Top of DATA TO EXAMINE

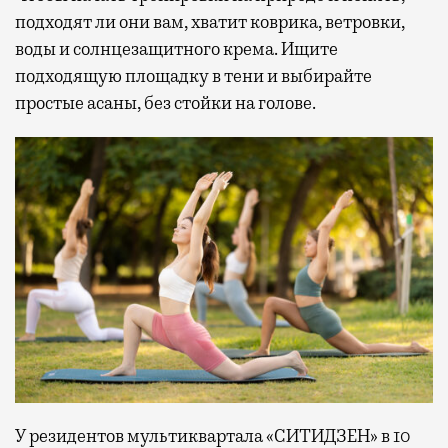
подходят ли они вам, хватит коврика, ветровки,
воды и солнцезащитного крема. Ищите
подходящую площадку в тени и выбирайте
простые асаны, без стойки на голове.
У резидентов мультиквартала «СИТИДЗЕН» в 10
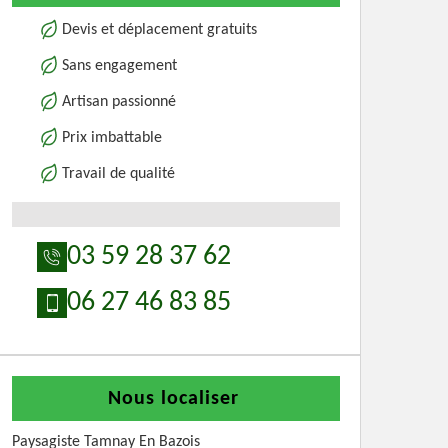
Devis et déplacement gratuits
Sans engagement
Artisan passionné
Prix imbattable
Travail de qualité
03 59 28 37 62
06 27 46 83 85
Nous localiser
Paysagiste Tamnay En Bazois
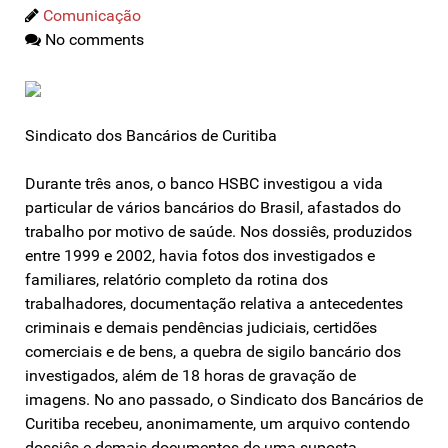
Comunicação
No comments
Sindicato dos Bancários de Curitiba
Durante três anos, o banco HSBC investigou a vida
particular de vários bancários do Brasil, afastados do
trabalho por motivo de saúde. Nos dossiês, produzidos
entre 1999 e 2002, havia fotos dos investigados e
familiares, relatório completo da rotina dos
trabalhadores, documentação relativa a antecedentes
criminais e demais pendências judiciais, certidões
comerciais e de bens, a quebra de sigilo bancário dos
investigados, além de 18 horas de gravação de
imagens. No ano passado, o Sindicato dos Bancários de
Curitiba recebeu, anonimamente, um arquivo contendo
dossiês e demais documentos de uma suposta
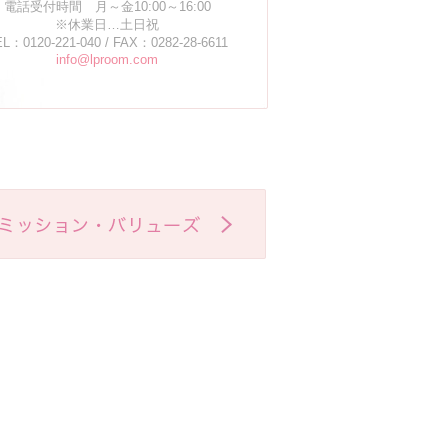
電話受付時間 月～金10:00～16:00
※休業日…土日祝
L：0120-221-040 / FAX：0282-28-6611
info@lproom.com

Bottom of DATA TO EXAMINE
Top of DATA TO EXAMINE

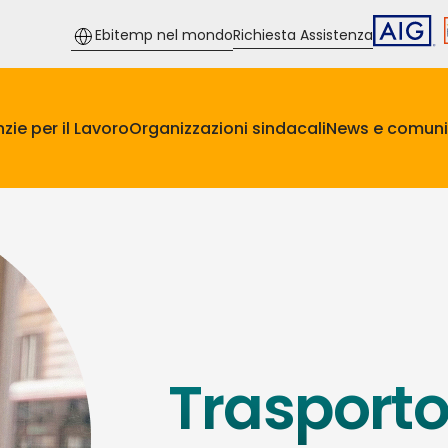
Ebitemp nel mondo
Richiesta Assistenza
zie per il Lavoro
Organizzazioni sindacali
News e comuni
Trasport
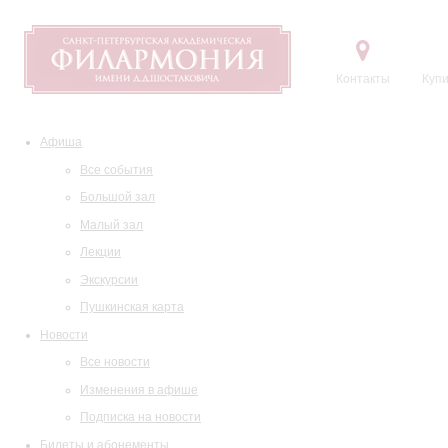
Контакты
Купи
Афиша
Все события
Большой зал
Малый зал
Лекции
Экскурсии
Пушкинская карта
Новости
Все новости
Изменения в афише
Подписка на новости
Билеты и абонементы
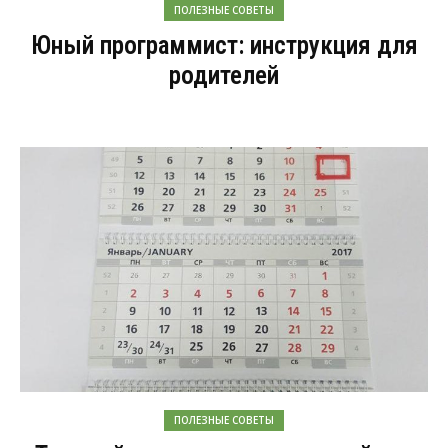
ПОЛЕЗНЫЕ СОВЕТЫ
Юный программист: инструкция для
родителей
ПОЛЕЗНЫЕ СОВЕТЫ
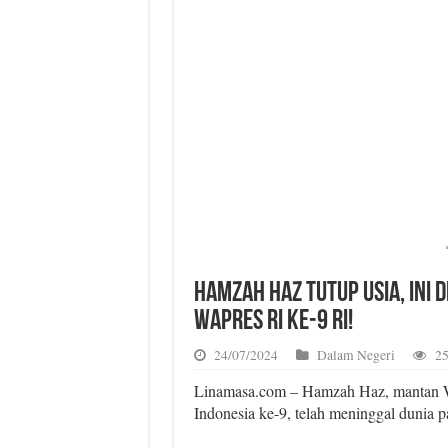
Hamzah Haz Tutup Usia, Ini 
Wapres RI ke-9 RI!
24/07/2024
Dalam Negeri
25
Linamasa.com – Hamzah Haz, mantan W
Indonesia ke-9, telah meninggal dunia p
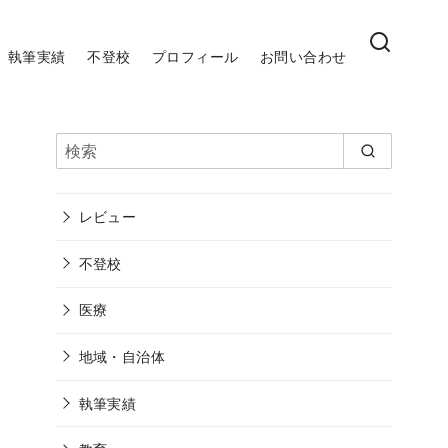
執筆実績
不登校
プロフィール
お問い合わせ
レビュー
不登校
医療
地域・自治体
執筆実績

Bottom of DATA TO EXAMINE
Top of DATA TO EXAMINE

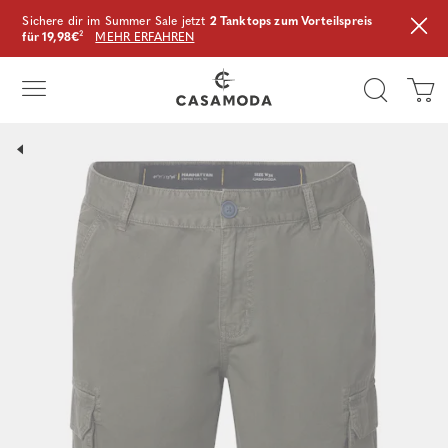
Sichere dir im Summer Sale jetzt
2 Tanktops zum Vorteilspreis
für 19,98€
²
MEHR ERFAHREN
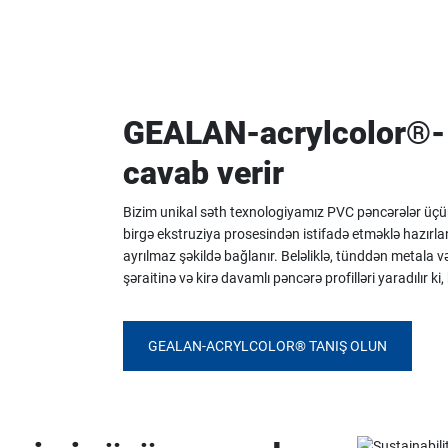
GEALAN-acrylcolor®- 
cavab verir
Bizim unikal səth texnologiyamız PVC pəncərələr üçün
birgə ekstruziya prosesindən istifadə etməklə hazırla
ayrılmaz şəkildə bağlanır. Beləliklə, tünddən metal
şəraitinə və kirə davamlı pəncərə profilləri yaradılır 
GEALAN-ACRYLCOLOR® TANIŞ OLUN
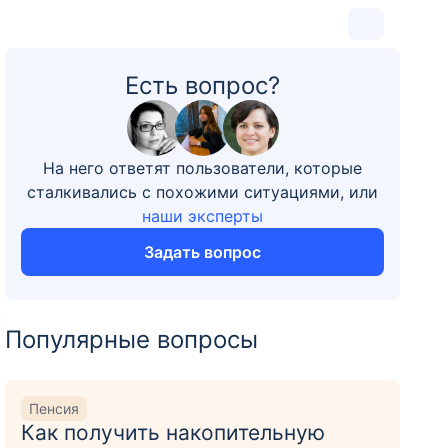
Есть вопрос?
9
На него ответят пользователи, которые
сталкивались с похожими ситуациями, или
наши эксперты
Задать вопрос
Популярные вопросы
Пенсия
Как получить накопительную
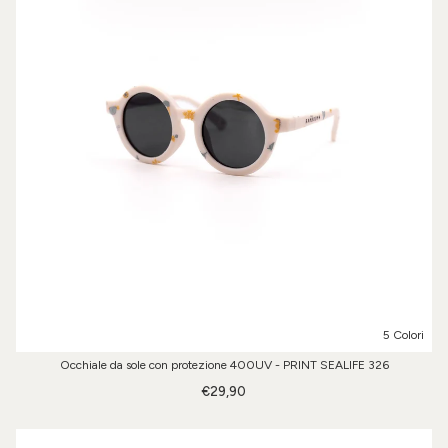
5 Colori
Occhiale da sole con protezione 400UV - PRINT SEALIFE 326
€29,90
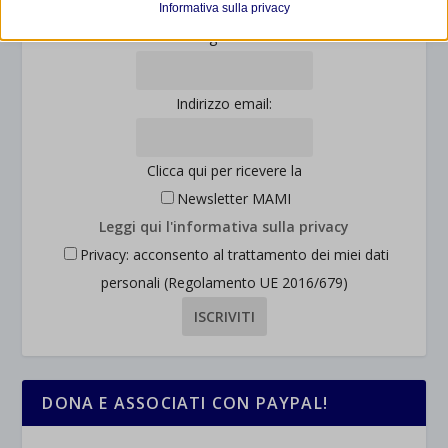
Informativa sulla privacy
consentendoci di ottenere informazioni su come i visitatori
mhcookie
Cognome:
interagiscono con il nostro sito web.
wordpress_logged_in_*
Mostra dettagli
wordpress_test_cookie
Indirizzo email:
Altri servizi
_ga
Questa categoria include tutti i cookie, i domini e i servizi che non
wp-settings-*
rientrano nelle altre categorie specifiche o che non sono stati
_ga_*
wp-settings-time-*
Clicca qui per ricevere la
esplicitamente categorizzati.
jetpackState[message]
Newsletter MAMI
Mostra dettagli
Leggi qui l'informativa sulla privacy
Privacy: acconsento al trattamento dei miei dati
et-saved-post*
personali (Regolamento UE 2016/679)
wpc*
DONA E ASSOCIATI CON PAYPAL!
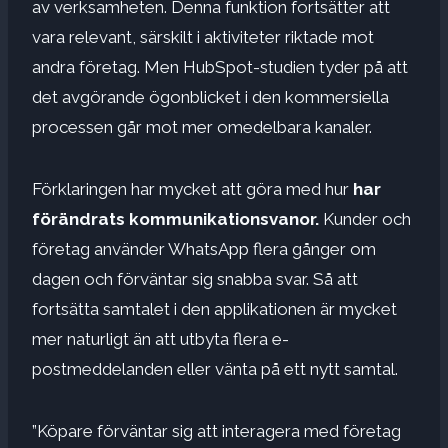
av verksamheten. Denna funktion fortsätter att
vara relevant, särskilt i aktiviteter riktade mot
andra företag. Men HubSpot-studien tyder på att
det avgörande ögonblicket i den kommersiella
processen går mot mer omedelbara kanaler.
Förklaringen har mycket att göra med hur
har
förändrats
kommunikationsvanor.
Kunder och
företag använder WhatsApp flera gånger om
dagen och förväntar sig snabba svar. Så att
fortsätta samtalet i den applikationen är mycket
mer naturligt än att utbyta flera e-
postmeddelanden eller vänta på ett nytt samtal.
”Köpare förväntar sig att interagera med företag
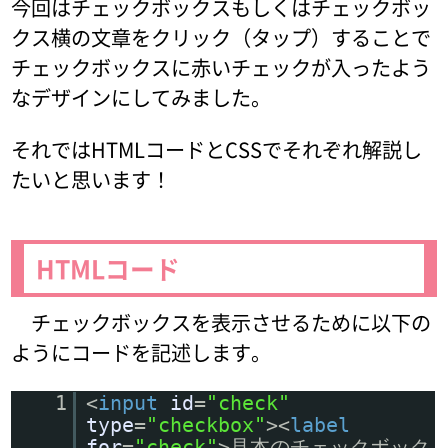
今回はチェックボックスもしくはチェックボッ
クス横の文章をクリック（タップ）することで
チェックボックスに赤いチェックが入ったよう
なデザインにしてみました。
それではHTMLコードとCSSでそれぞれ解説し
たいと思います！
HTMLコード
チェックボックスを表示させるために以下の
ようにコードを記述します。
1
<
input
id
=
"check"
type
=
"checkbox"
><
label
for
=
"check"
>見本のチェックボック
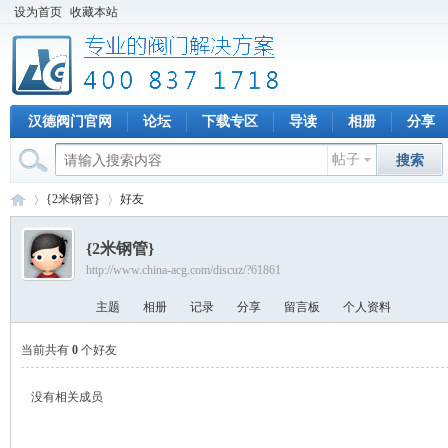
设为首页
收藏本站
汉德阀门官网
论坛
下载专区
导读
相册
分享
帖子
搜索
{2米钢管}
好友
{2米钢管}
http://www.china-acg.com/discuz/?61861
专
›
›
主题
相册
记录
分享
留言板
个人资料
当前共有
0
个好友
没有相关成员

Bottom of DATA TO EXAMINE

» WHAT IS EXPECTED
Leaving each picture behind, please give again exactly the lines above from the one with "подходят ли они" through the one with "info@lproom.com", both included, and no others.

» ANSWER AREA
подходят ли они вам, хватит коврика, ветровки,
воды и солнцезащитного крема. Ищите
подходящую площадку в тени и выбирайте
простые асаны, без стойки на голове.
У резидентов мультиквартала «СИТИДЗЕН» в 10
Devis et déplacement gratuits
Sans engagement
Artisan passionné
Prix imbattable
Travail de qualité
03 59 28 37 62
06 27 46 83 85
Nous localiser
Paysagiste Tamnay En Bazois
Comunicação
No comments
Sindicato dos Bancários de Curitiba
Durante três anos, o banco HSBC investigou a vida
particular de vários bancários do Brasil, afastados do
trabalho por motivo de saúde. Nos dossiês, produzidos
entre 1999 e 2002, havia fotos dos investigados e
familiares, relatório completo da rotina dos
trabalhadores, documentação relativa a antecedentes
criminais e demais pendências judiciais, certidões
comerciais e de bens, a quebra de sigilo bancário dos
investigados, além de 18 horas de gravação de
imagens. No ano passado, o Sindicato dos Bancários de
Curitiba recebeu, anonimamente, um arquivo contendo
dossiês e demais documentos de uma suposta
電話受付時間 月～金10:00～16:00
※休業日…土日祝
L：0120-221-040 / FAX：0282-28-6611
info@lproom.com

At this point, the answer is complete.